Ci stupisce, invece, che quando si parla dei problemi relativi alla riduzione dei rischi, non si citino gli azionisti tra gli attori coinvolti. Non possono essere tenuti fuori dalle analisi dell’EBA, perché sono la categoria più penalizzata da quelle decisioni. L’affermazione è documentata dalla storia degli azionisti di Banca CARIGE. La sintetizziamo in tre semplici passaggi: hanno versato più di due miliardi in tre ricapitalizzazioni, rese necessarie dall’imposizione di cedere NPL sul mercato; quando, alla quarta richiesta di capitale fresco, hanno posto la domanda che implicitamente contiene la risposta al quesito che oggi pone l’EBA, non hanno più potuto negoziare i titoli, è stato loro negato il diritto d’opzione e hanno visto ridurre la propria quota di possesso dal 100 al 10%, per le decisioni imposte dai tre commissari, due dei quali, in precedenza, erano ai vertici di Banca CARIGE.
La risposta alla domanda dell’EBA è semplicissima: le banche scelgono operazioni di de-risking alla gestione del rischio, perché l’ha imposto la vigilanza BCE, che con quell’imposizione ha penalizzato lo sviluppo economico, favorito lo spostamento di ricchezza in aree esterne all’Unione Europea e impedito alle banche di svolgere il loro ruolo di cuscinetto che sostiene l’economia nei momenti in cui il ciclo economico entra in recessione.
Per sintetizzare il concetto, le banche non svolgono più il ruolo di sostegno alle imprese, ma assumono comportamenti che bloccano il loro sviluppo, come farebbero le pietre in una ruota idraulica.
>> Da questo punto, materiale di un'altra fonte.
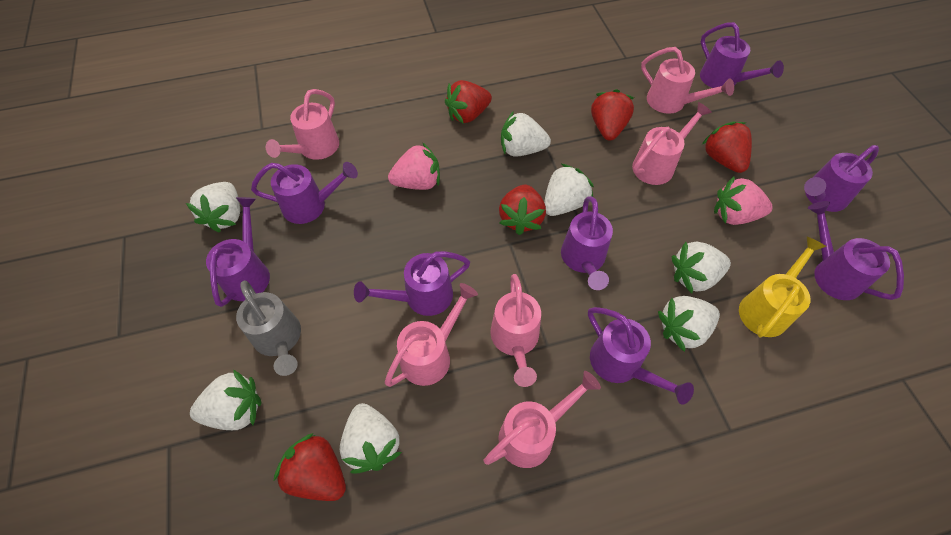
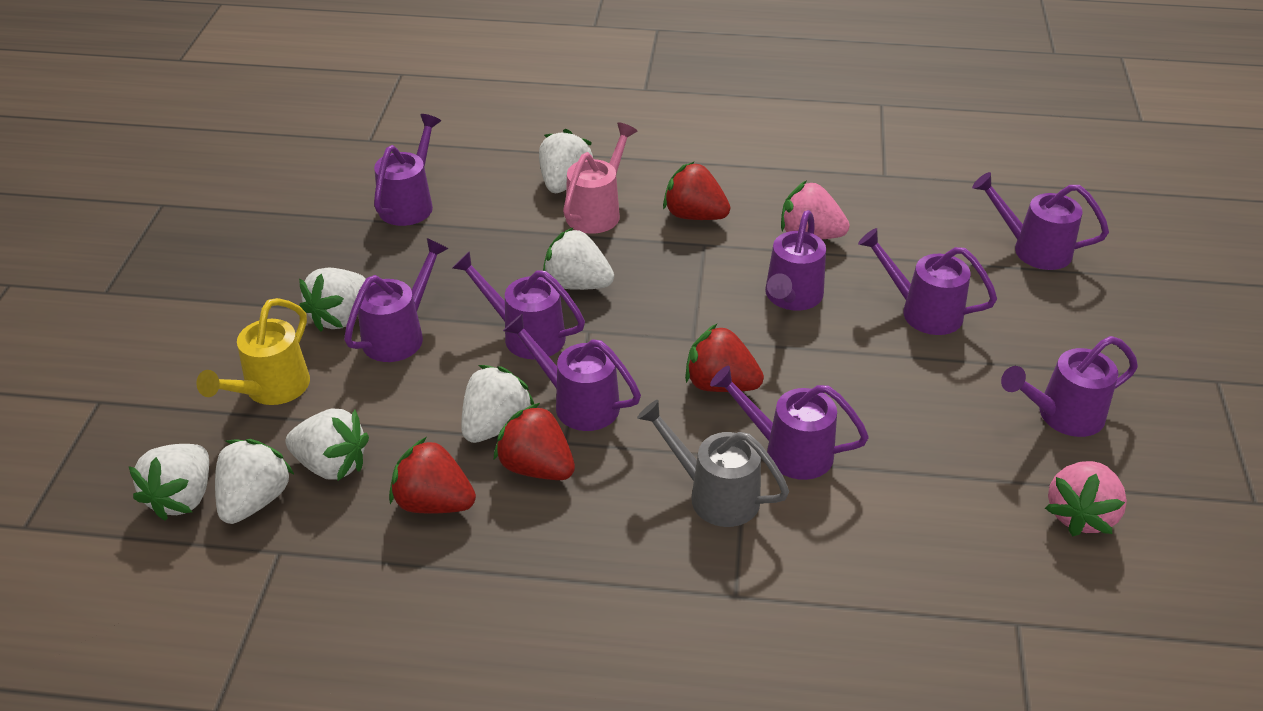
pink watering can: [266,89,339,160] [385,283,478,387] [484,371,601,468] [490,274,541,387] [632,102,712,185] [641,47,734,114] = 6 -> [563,123,637,234] = 1
purple watering can: [206,197,270,307] [251,162,358,224] [354,251,470,316] [561,196,613,290] [588,307,694,404] [700,22,784,88] [804,145,879,212] [808,201,904,300] = 8 -> [344,238,449,362] [374,114,441,226] [452,251,585,359] [503,314,641,431] [710,366,869,480] [765,210,826,311] [858,228,997,335] [972,172,1109,270] [1001,336,1138,437] = 9
red strawberry: [274,433,346,501] [445,80,492,124] [499,185,546,235] [591,89,634,141] [702,121,752,173] = 5 -> [389,437,476,514] [494,403,575,480] [663,161,731,220] [685,324,764,392] = 4

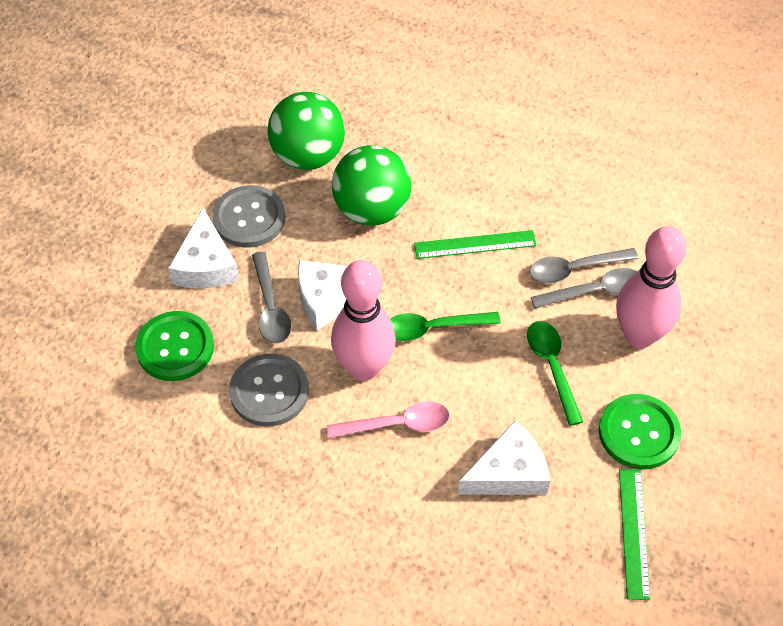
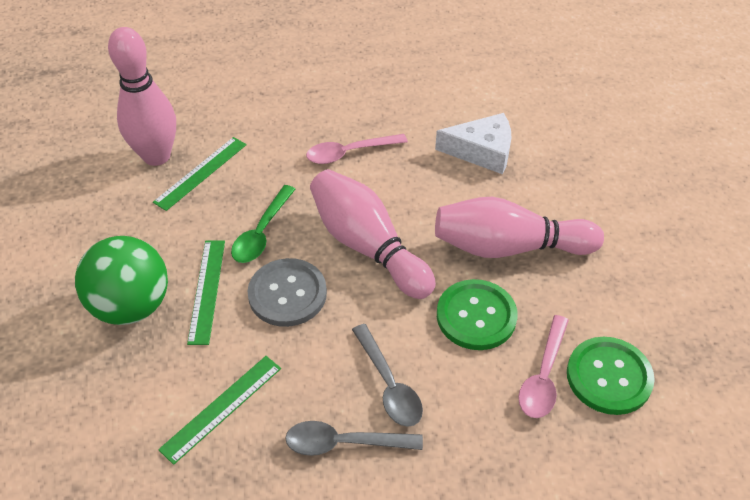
green ball: [267,92,345,170] [332,145,412,226] = 2 -> [75,236,168,325] = 1
green ruler: [414,230,537,259] [619,469,650,600] = 2 -> [153,137,247,211] [158,356,281,465] [187,241,225,345] = 3
green spoon: [390,312,501,341] [527,321,583,426] = 2 -> [231,185,295,263] = 1
grey button: [212,185,285,248] [229,354,309,427] = 2 -> [247,258,327,327] = 1
grey spoon: [252,252,292,344] [529,248,639,283] [531,268,637,309] = 3 -> [285,421,423,456] [352,324,423,427] = 2
pink bowling pin: [331,260,396,381] [616,226,686,348] = 2 -> [108,27,176,166] [310,169,436,299] [435,197,604,258] = 3
pink spoon: [327,402,450,439] = 1 -> [306,134,408,164] [518,315,569,418] = 2
white cheese: [168,208,239,289] [298,260,380,330] [458,420,550,495] = 3 -> [435,113,511,174] = 1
Una semplicissima costatazione su cosa accade abitualmente sui mercati finanziari, potrebbe supportare, con efficacia, la necessità di approfondimento posta dall’EBA e dimostrare come dal quesito non possano essere esclusi gli azionisti delle banche: quando un istituto di credito decide autonomamente il tempo e il modo con cui cedere crediti deteriorati, il titolo aumenta considerevolmente la propria capitalizzazione di borsa; da quando la vigilanza BCE ha imposto la riduzione dei crediti deteriorati, la capitalizzazione del settore bancario ha raggiunto il minimo storico, nel rapporto con il proprio patrimonio netto.